◆ **YOUR GOAL**: Without including any picture, repeat the records below exactly.

-------

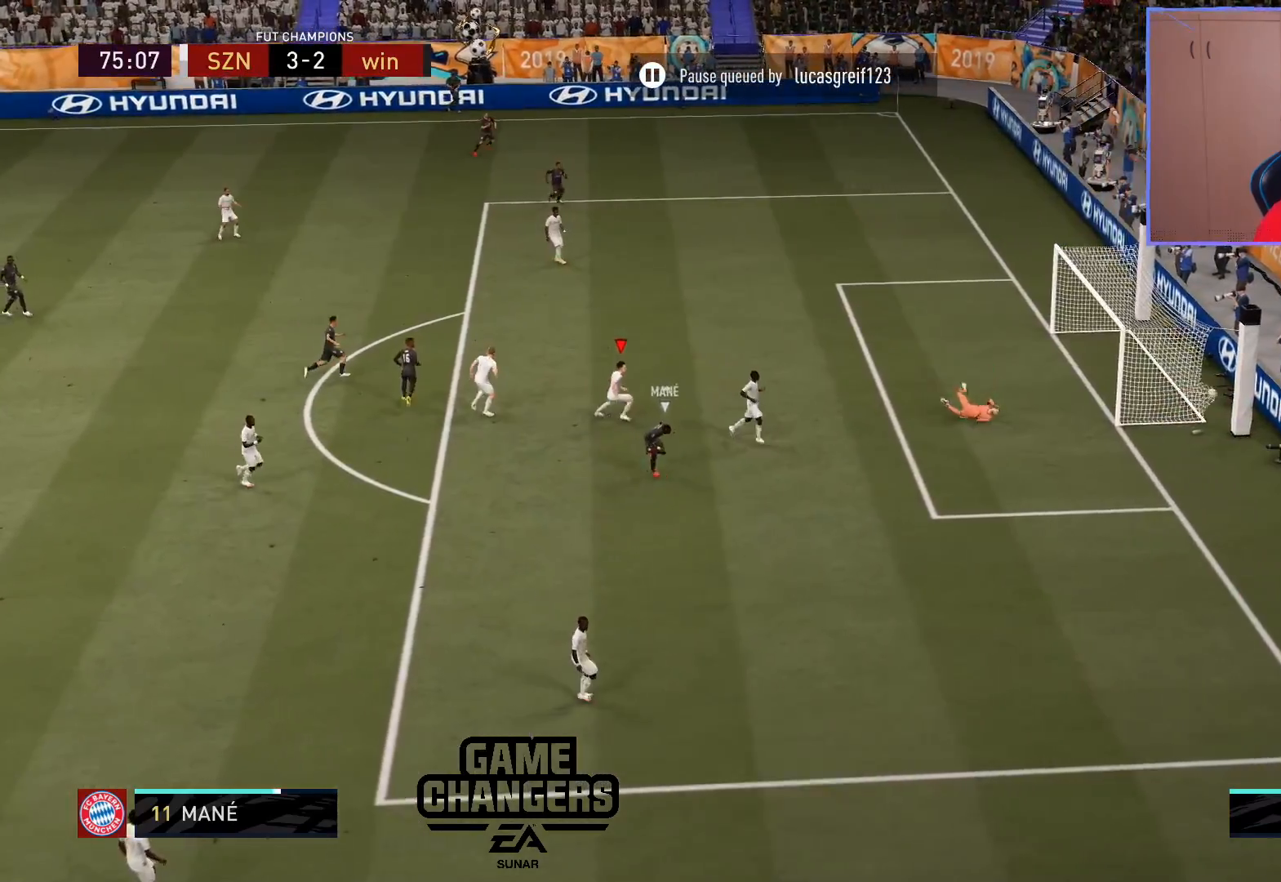
{"buttons": [], "left_stick": "center", "right_stick": "center", "events": []}
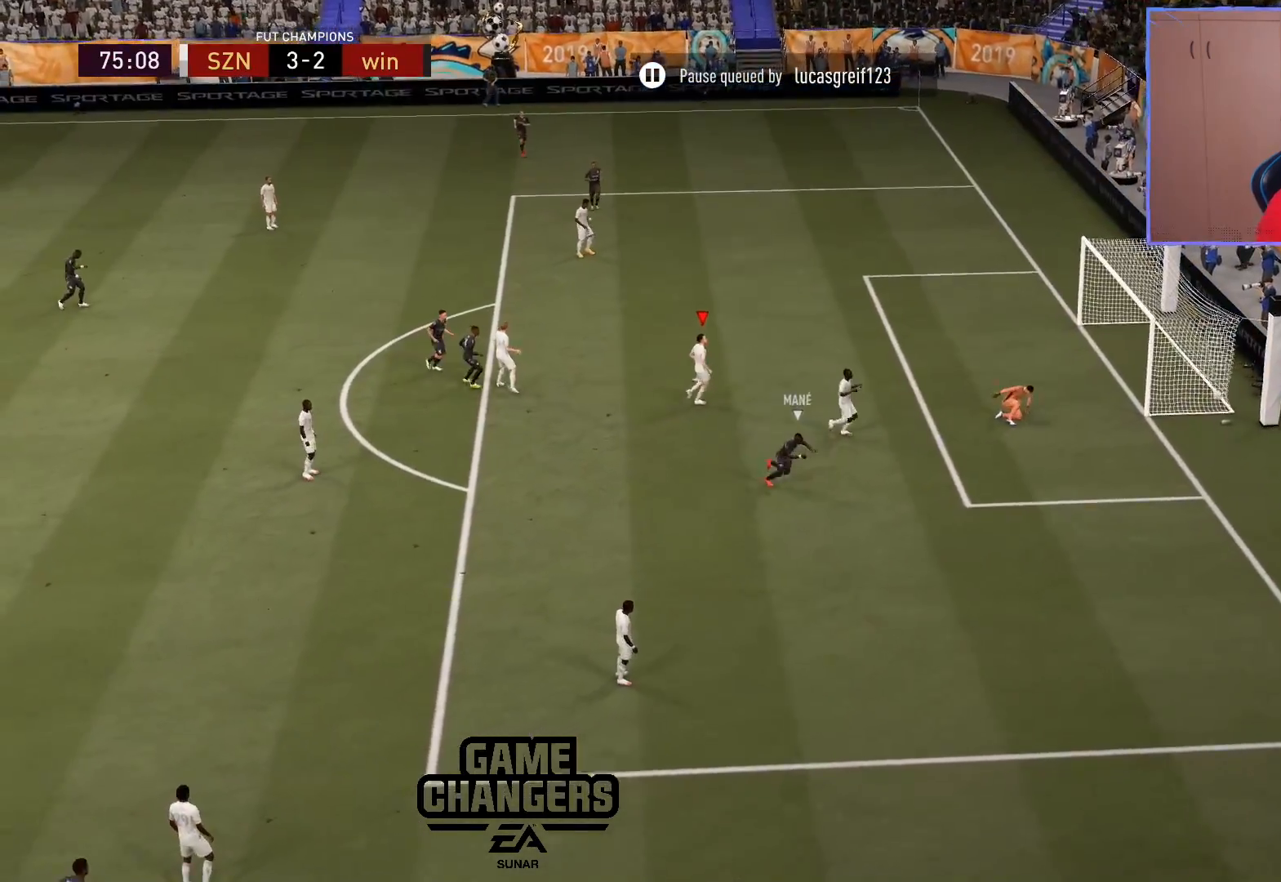
{"buttons": [], "left_stick": "center", "right_stick": "center", "events": []}
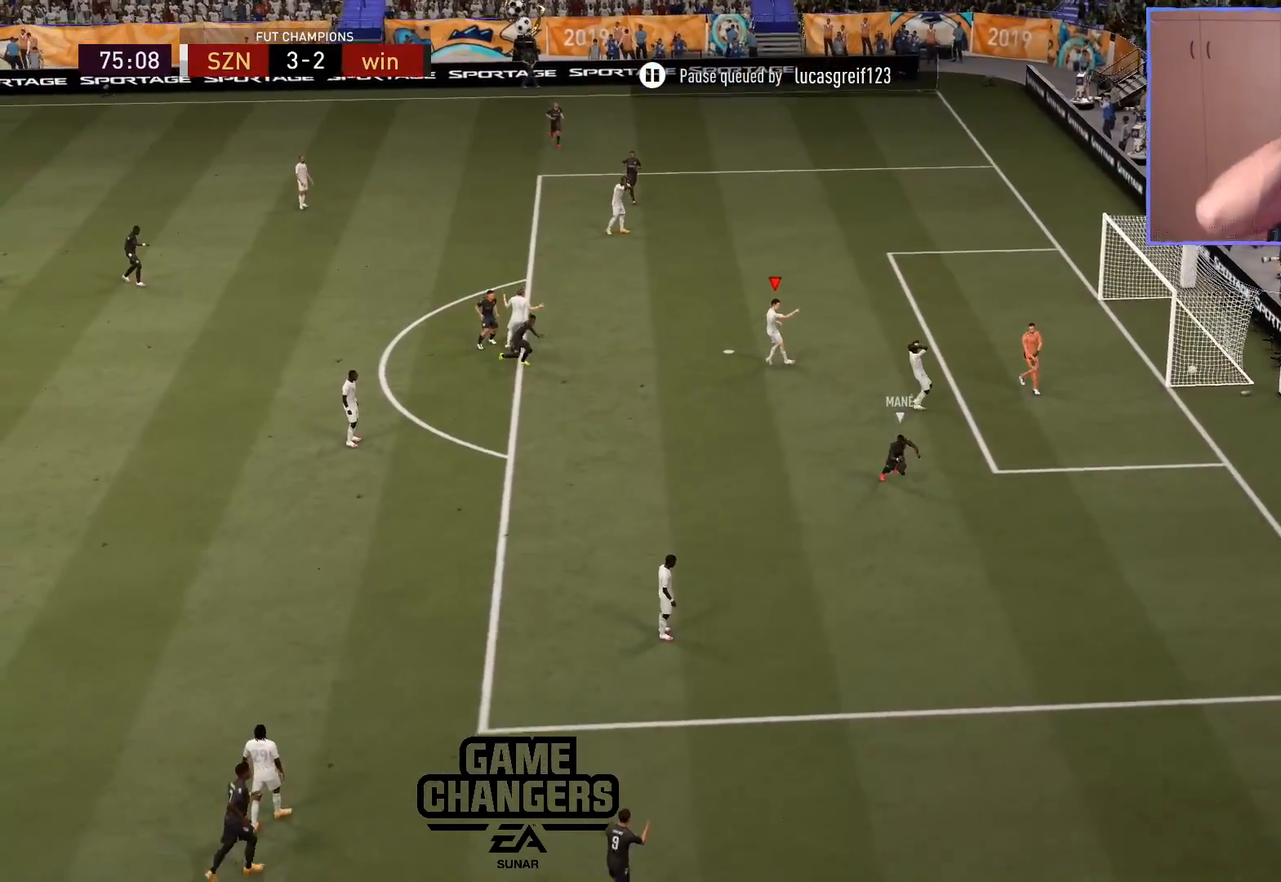
{"buttons": [], "left_stick": "center", "right_stick": "center", "events": []}
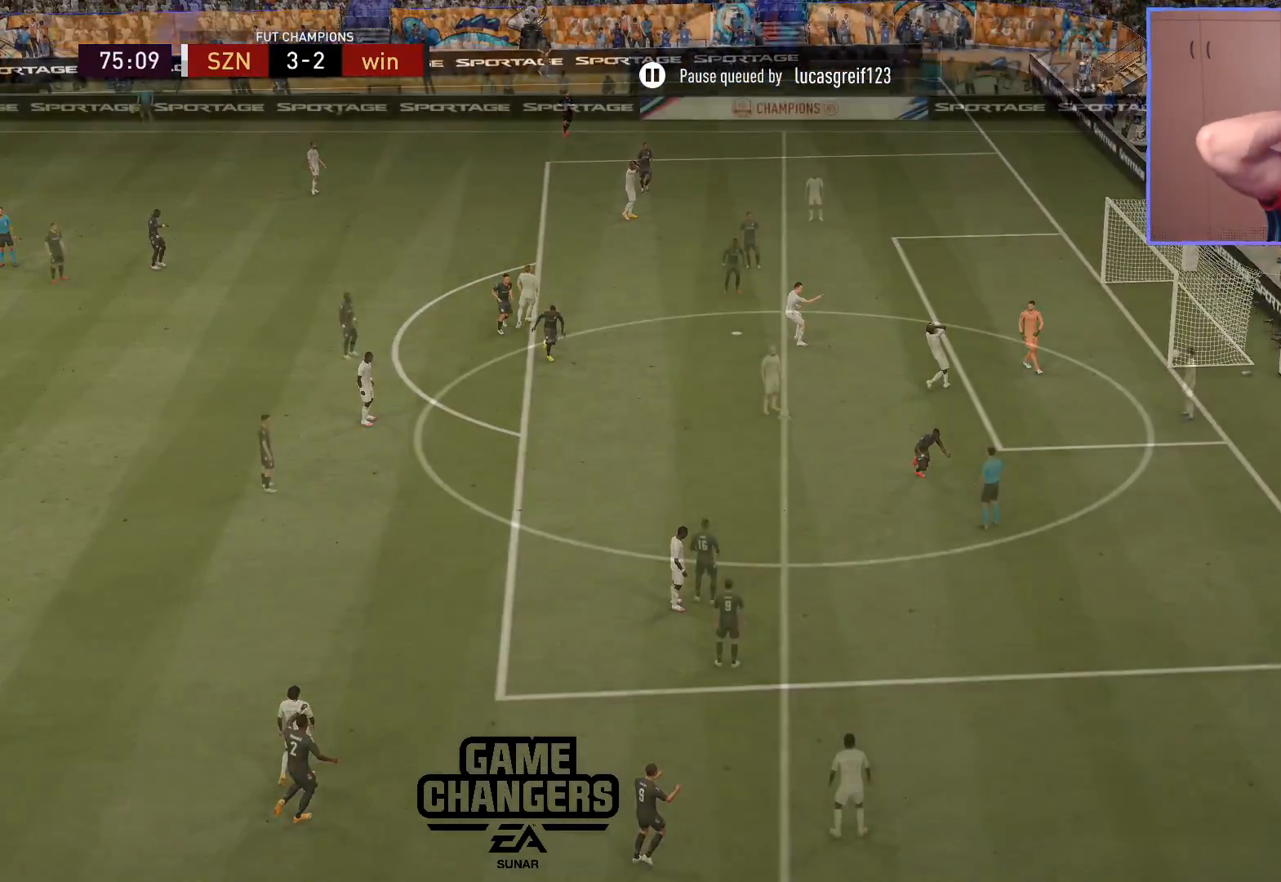
{"buttons": [], "left_stick": "center", "right_stick": "center", "events": []}
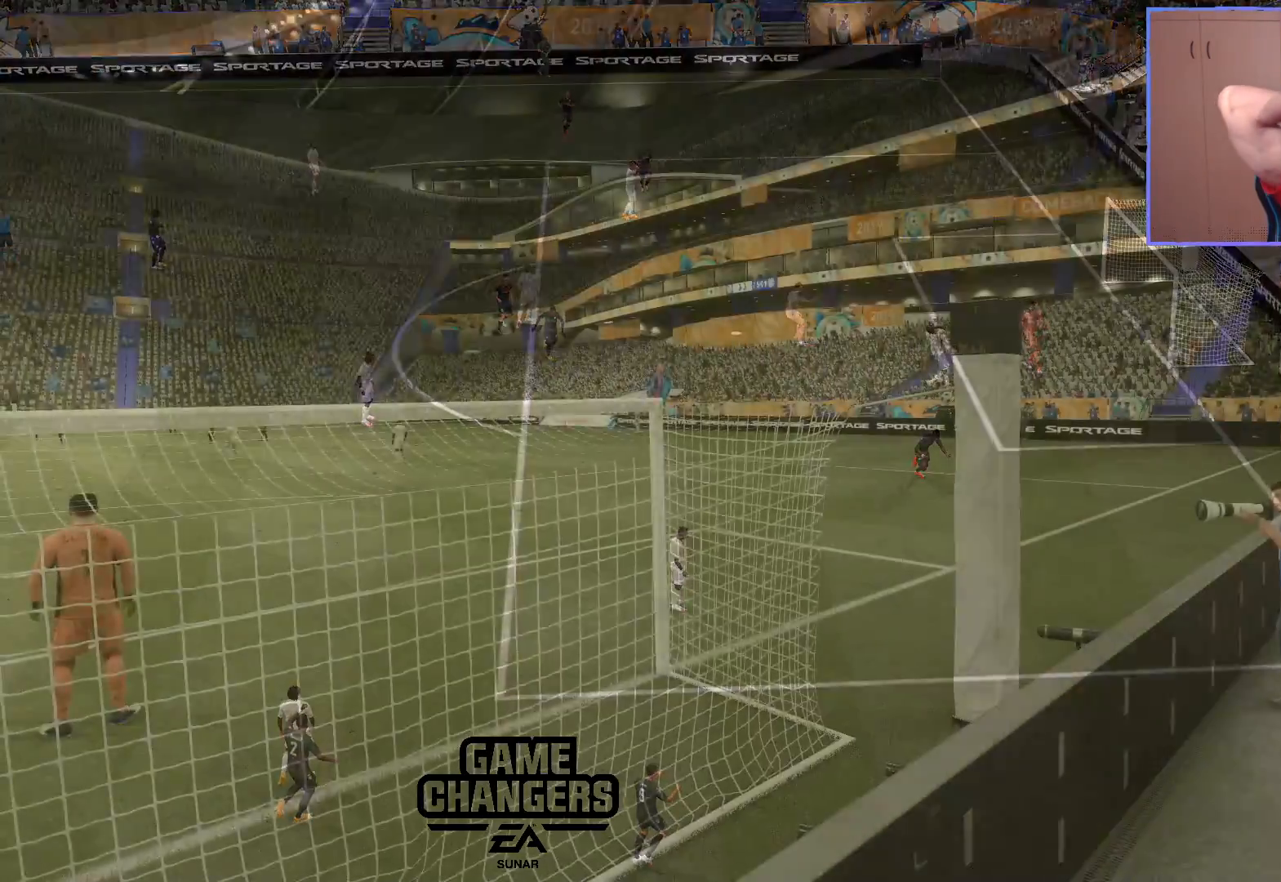
{"buttons": [], "left_stick": "center", "right_stick": "center", "events": []}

-------

◆ **RESPONSE AREA**:
{"buttons": [], "left_stick": "center", "right_stick": "center", "events": []}
{"buttons": [], "left_stick": "center", "right_stick": "center", "events": []}
{"buttons": [], "left_stick": "center", "right_stick": "center", "events": []}
{"buttons": [], "left_stick": "center", "right_stick": "center", "events": []}
{"buttons": [], "left_stick": "center", "right_stick": "center", "events": []}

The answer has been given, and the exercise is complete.